Kepang Dua

Hary Silvia
Chapter #29

28. MANTAN GURU BK

Adam menghabiskan malam tanpa tidur meskipun musik rock-nya telah sunyi pukul sebelas tepat. Eren tampak curiga melihat Adam keluar kamar memakai kaca mata bening. Sebelumnya Adam tidak pernah begitu. Ketika Adam tahu Eren tengah intens memandangnya, ia langsung menarik handuk dari pundaknya kemudian mengerudungi kepalanya. Ia bersiul sambil berjalan tergesa menuju kamar mandi. Eren tidak boleh tahu soal mata bengkaknya. Itu akan membuat Adam terjebak bersama rentetan pertanyaan Eren, yang tentu saja enggan Adam jawab. Video kekerasan Lani hanya boleh diketahui Adam dan Hendro. Adam khawatir Eren akan syok seperti Alin atau bahkan lebih parah lagi. Adam menolak untuk membayangkan berbagai kemungkinan buruk. Menu sarapan pagi ini adalah bubur ayam. Eren yang membeli, tadi di depan rumah saat Adam masih di kamar. Cukup lama Adam mandi hingga akhirnya Eren berteriak pamit di depan pintu toilet, tanpa bertatap muka.

“Adam, Mama berangkat!”

“Iya Ma! Hati-hati!”

Balas Adam dengan suara menggema dari dalam. Setelah itu Eren mendengar suara air yang terjun ke lantai. Ia meninggalkan lembaran uang tunai di atas meja makan untuk jajan putera satu-satunya itu. Adam keluar dari kamar mandi pukul setengah tujuh. Lima belas menit kemudian baru siap berangkat. Hari ini ia berencana mengenakan kacamata bening seharian. Kacamata yang bukan untuk mata minus namun masih nyaman digunakan karena sepasang tangkainya seharga 400 ribu. Bila ditotal dengan kedua kaca bulatnya maka jumlahnya 500 ribu.

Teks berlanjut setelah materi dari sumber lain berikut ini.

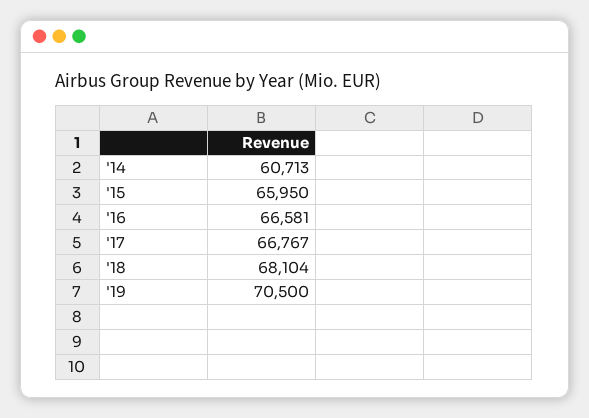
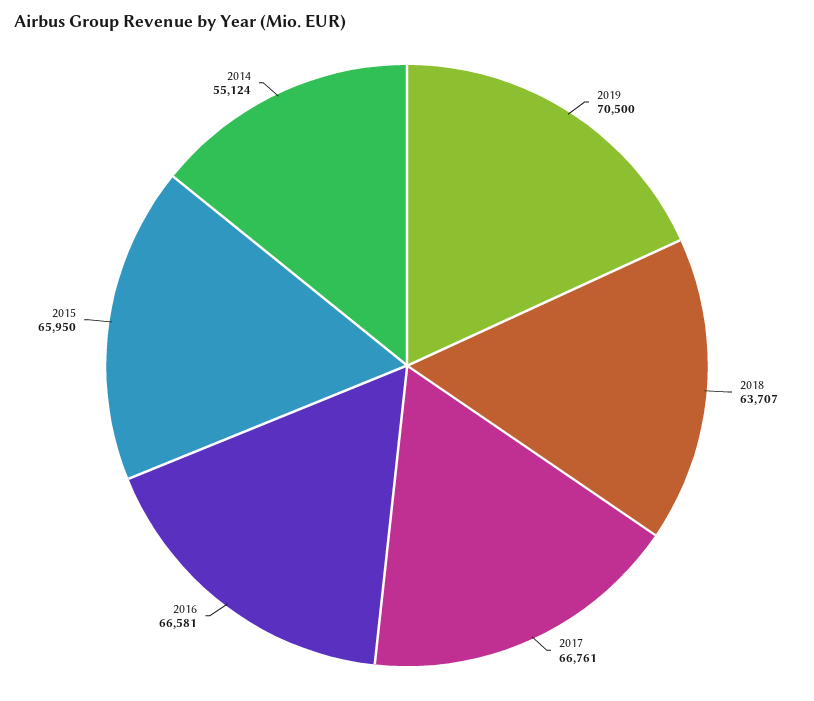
'14: 60713 -> 55124
'17: 66767 -> 66761
'18: 68104 -> 63707

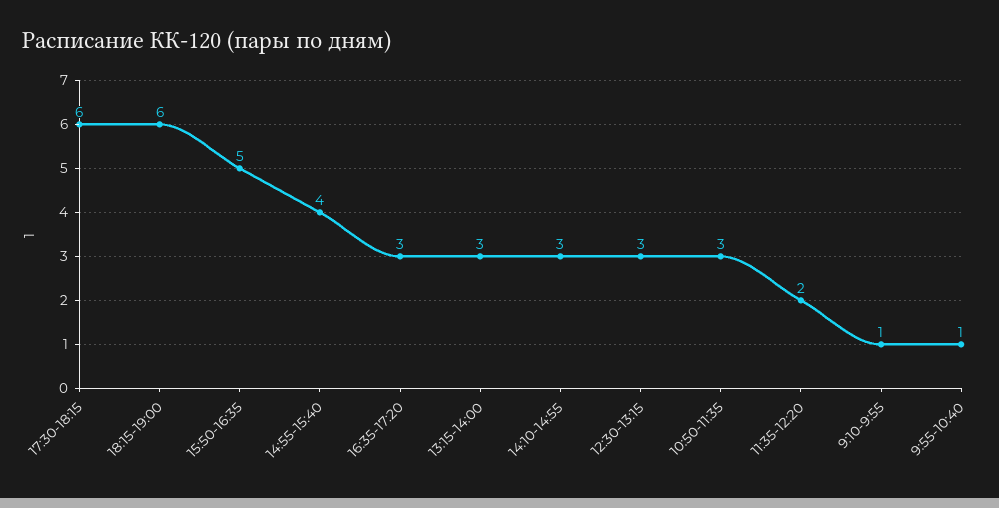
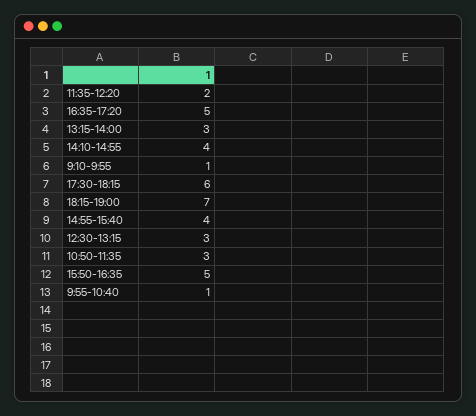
18:15-19:00: 6 -> 7
16:35-17:20: 3 -> 5
14:10-14:55: 3 -> 4

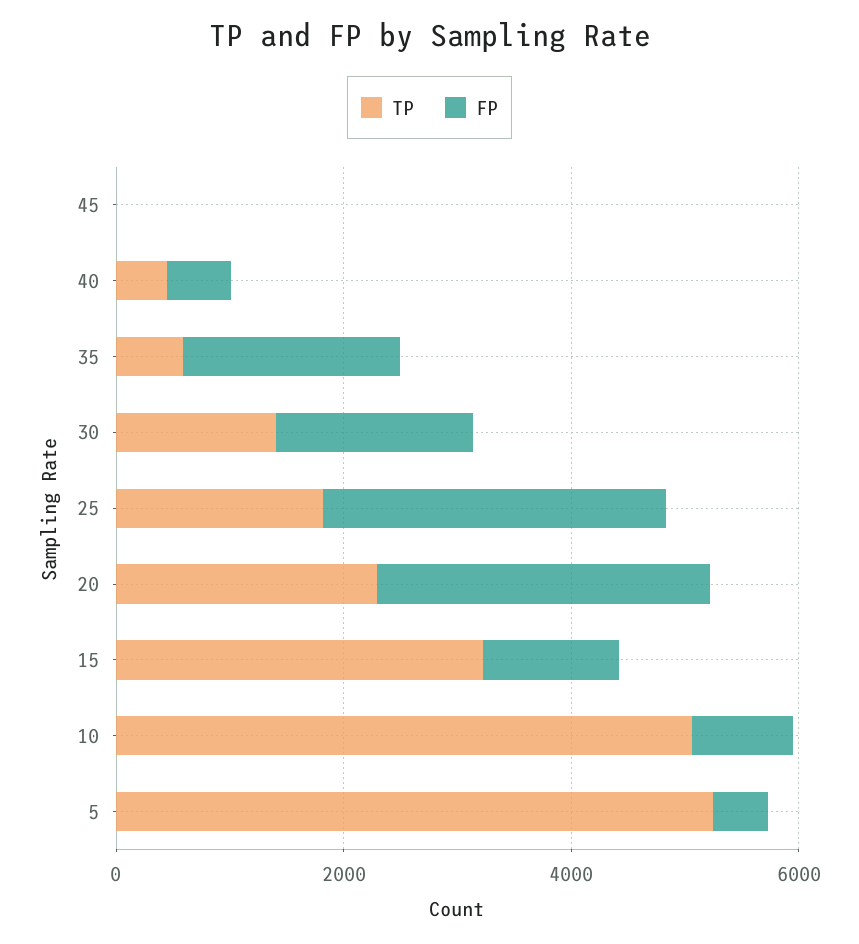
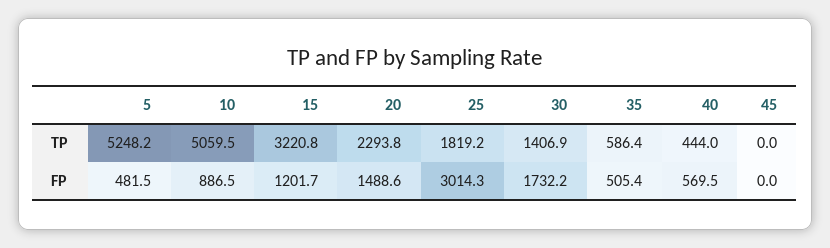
FP, 35: 2000 -> 505.4
FP, 20: 3000 -> 1488.6

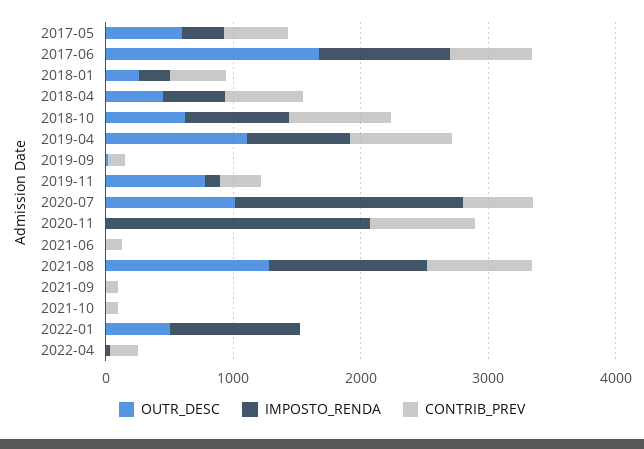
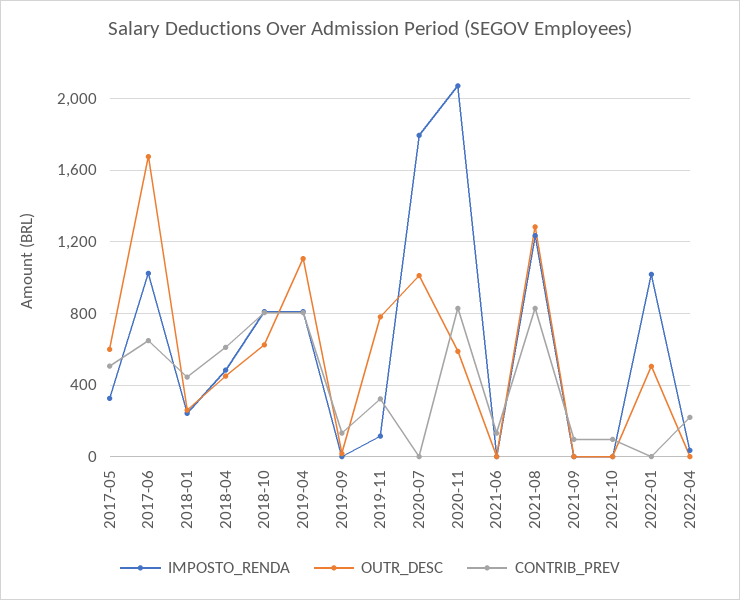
CONTRIB_PREV, 2020-07: 600 -> 0
OUTR_DESC, 2020-11: 0 -> 600

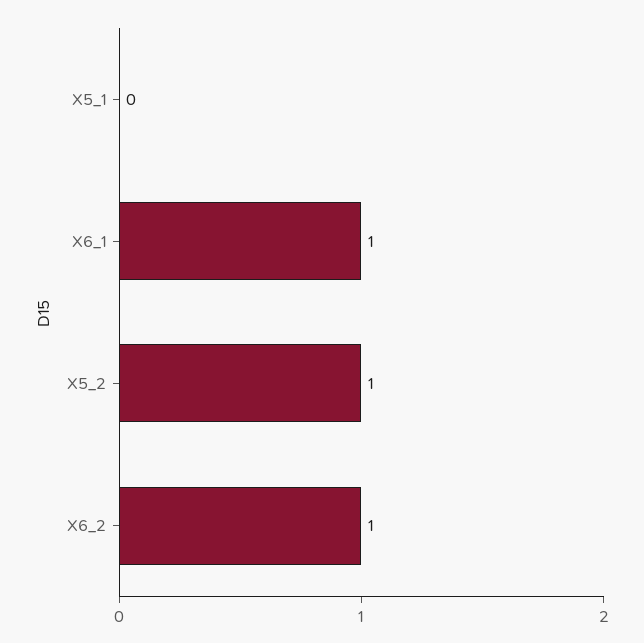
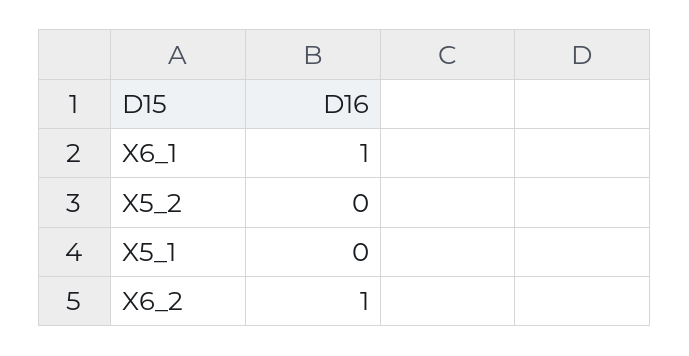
X5_2: 1 -> 0

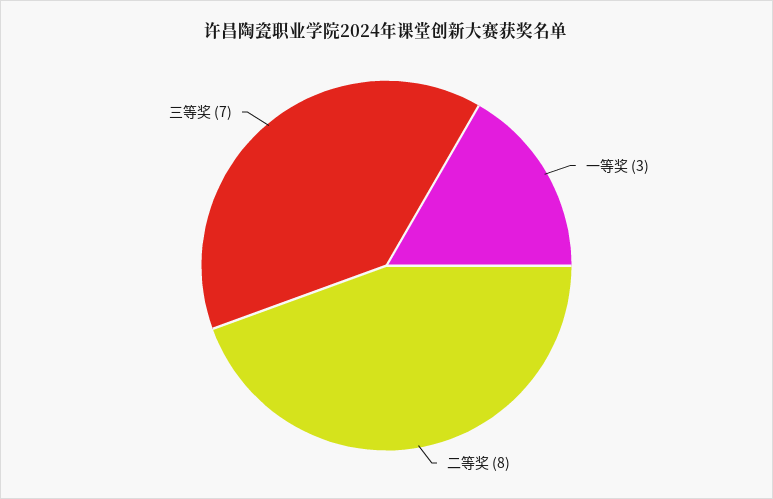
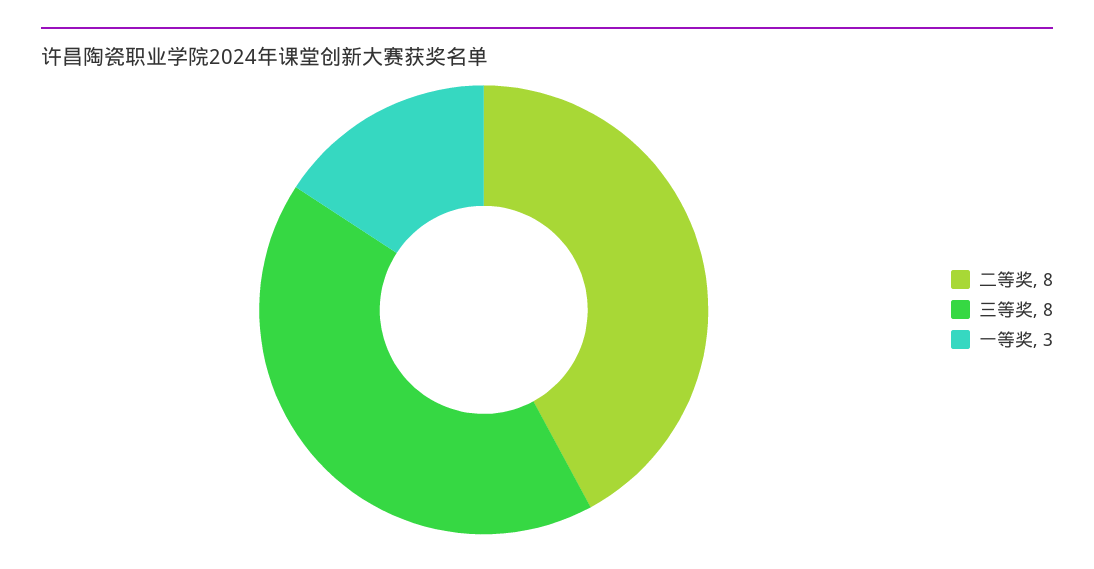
三等奖: 7 -> 8

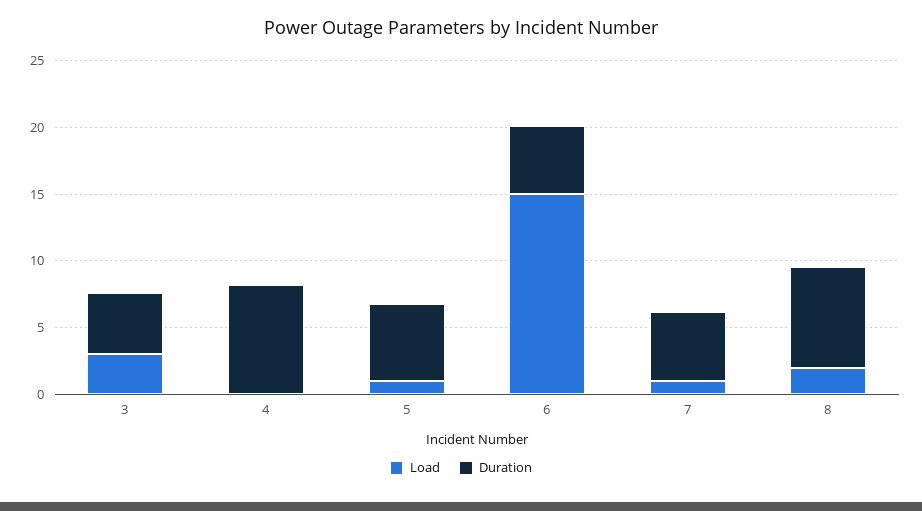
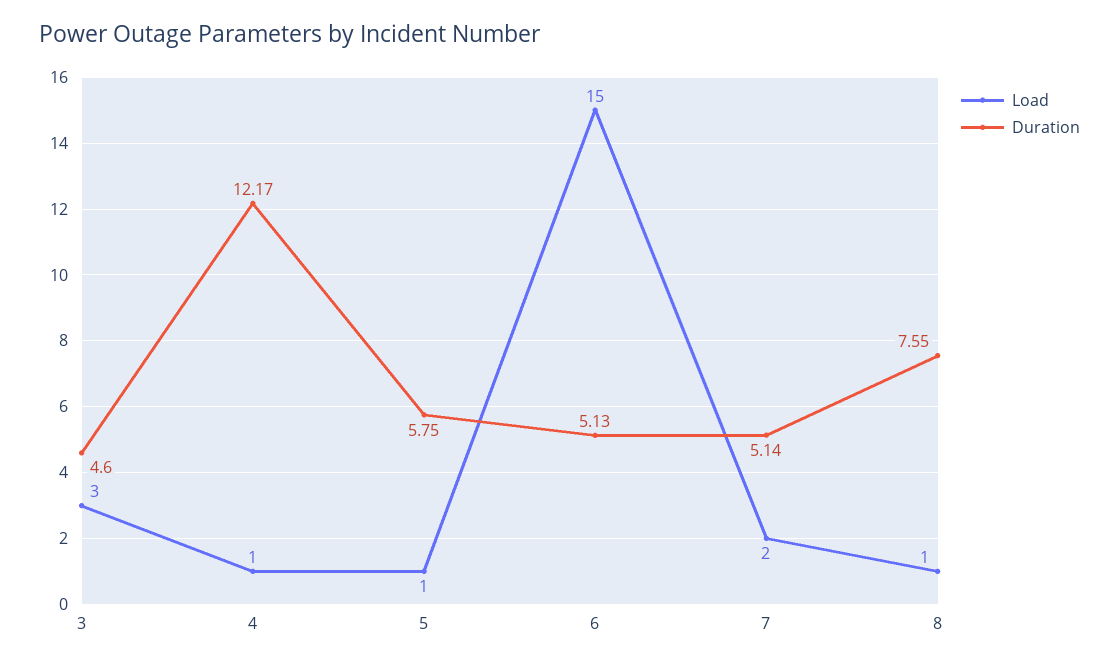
Load, 4: 0 -> 1
Duration, 4: 8 -> 12.17
Load, 7: 1 -> 2
Load, 8: 2 -> 1

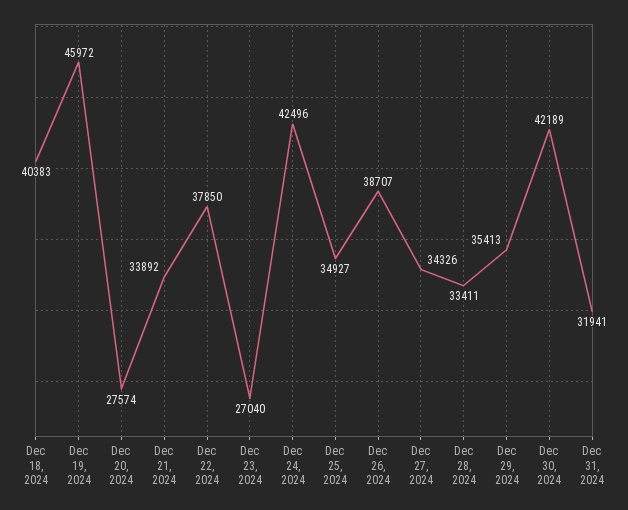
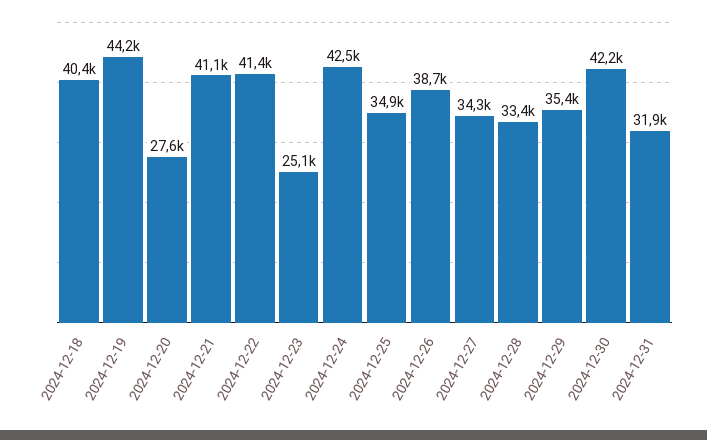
Dec 19, 2024: 45972 -> 44200
Dec 21, 2024: 33892 -> 41100
Dec 22, 2024: 37850 -> 41400
Dec 23, 2024: 27040 -> 25100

Berangkat sekolah menjadi dua kali lebih berat. Ia kudu menyeret kakinya dengan energi yang lebih besar. Semangkuk bubur rupanya tidak membantu. Semangat pagi meninggalkan Adam sendirian di tengah-tengah gedung sekolah. Anak tangga menuju lantai dua terasa bertambah jumlahnya. Ia menapakinya dengan punggung sedikit membungkuk. Adam berjalan seperti siput, membuat seorang gadis tidak sabar untuk mendahuluinya. Sewaktu Adam melihat sisi wajahnya, ia tampak begitu familiar. Adam terus mempertahankan langkah di belakang gadis itu sembari mengingat-ingat. Ia menggapai tangan gadis itu ketika memorinya terkumpul. Gadis itu menoleh, memaku pandang pada tangannya yang dipegang Adam. Adam kemudian mendekat, berbisik pada telinga gadis itu.     

“Kalau aku jadi kamu, aku nggak akan membuat keputusan bodoh untuk sekolah di sini.”

Jia tidak bisa menangkap maksud lelaki yang masih asing baginya. Ia menunggu lelaki itu mengatakan hal yang lebih gamblang lagi.

“Bisa-bisanya memilih satu sekolah dengan sahabat Lani bahkan kembaran Lani.”

Jia memutar pergelangan tangannya supaya lepas dari Adam. Adam pun membiarkannya seraya menyaksikan perubahan ekspresi Jia yang tampak benar-benar terkejut. Jia tidak tahu apapun soal kembaran Lani. Yang ia tahu Lani anak tunggal dan hanya tinggal bersama ibunya. Jia menyembunyikan tangannya yang rada gemetar di punggung. Ia menunduk, tidak mampu membalas sorot mata dingin yang ditujukan padanya. Adam mengambil ponselnya dari saku. Ia memutar video yang tentunya akan membuat Jia semakin terkejut.

“Aku punya video kenangan, aku harap kamu masih mengingatnya.”

Adam langsung menunjukkan bagian video ketika tubuh adiknya ditendang berkali-kali. Jia lantas memalingkan muka demi menyembunyikan mata yang berkaca-kaca. Sekujur tubuhnya mengigil melihat perilakunya sendiri di masa lalu. Ia mematung di tempat, bersandar pada pegangan tangga supaya tidak jatuh. Itu adalah penyiksaan psikologis bagi Jia. Adam pun pergi setelah melakukan pelajaran singkat yang tidak terencana itu.